[Stored items from a collection]

"""

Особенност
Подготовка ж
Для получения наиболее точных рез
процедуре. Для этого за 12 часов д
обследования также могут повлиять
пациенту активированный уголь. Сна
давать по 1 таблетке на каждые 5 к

"""

Goal of the exercise: Retype all the data, keeping every character the same.

Answer for the task:
Особенност
Подготовка ж
Для получения наиболее точных рез
процедуре. Для этого за 12 часов д
обследования также могут повлиять
пациенту активированный уголь. Сна
давать по 1 таблетке на каждые 5 к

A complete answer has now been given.